Electrostatic Theory of Elementary Particles

Theoretical physics makes a wide use of differential equations for which only a potential solution is applied. The possibility that these equations may have a non-potential solution is ruled out and not considered. In this paper an exact non-potential solution of the continuity equation is described. The electric field of an elementary charged particle consists of two components: the known Potential Component (PC) produced by the charge and the earlier unknown Non-potential Component (NC) with a zero charge. Charged particles have both components, while a neutron has only the NC. The proton and neutron NC ensures similarity of their properties. The PC is spherically symmetric and NC is axisymmetric. Therefore, to describe an elementary particle, one should take into account both its spatial coordinates and the NC orientation. The particle interaction is determined by their NC mutual orientation. Neglecting the latter leads to indefiniteness of the interaction result. In a homogeneous electric field, the force acting on the NC is zero. Therefore, a charged particle possessing the NC will behave like a potential one.

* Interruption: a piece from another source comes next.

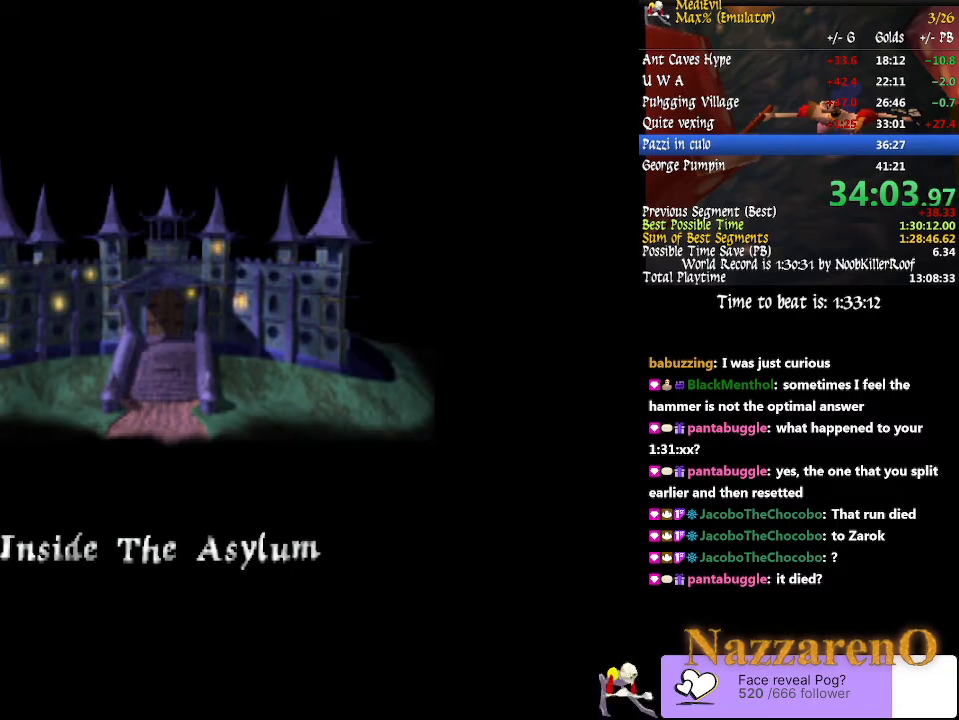
{"dt_ms": 500, "buttons": ["TRIANGLE"], "left_stick": "down", "right_stick": "center", "events": [[333, "TRIANGLE", "down"]]}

In an inhomogeneous field, the situation is principally different. Due to the NC there occurs an interaction between a neutron and a proton. The non-potential field results in the existence of two types of neutrons: a neutron and an antineutron. A neutron repels from a proton ensuring scattering of neutrons on protons. An antineutron is attracted to a proton leading to its annihilation. The NC produces the magnetic dipole moment of an elementary particle.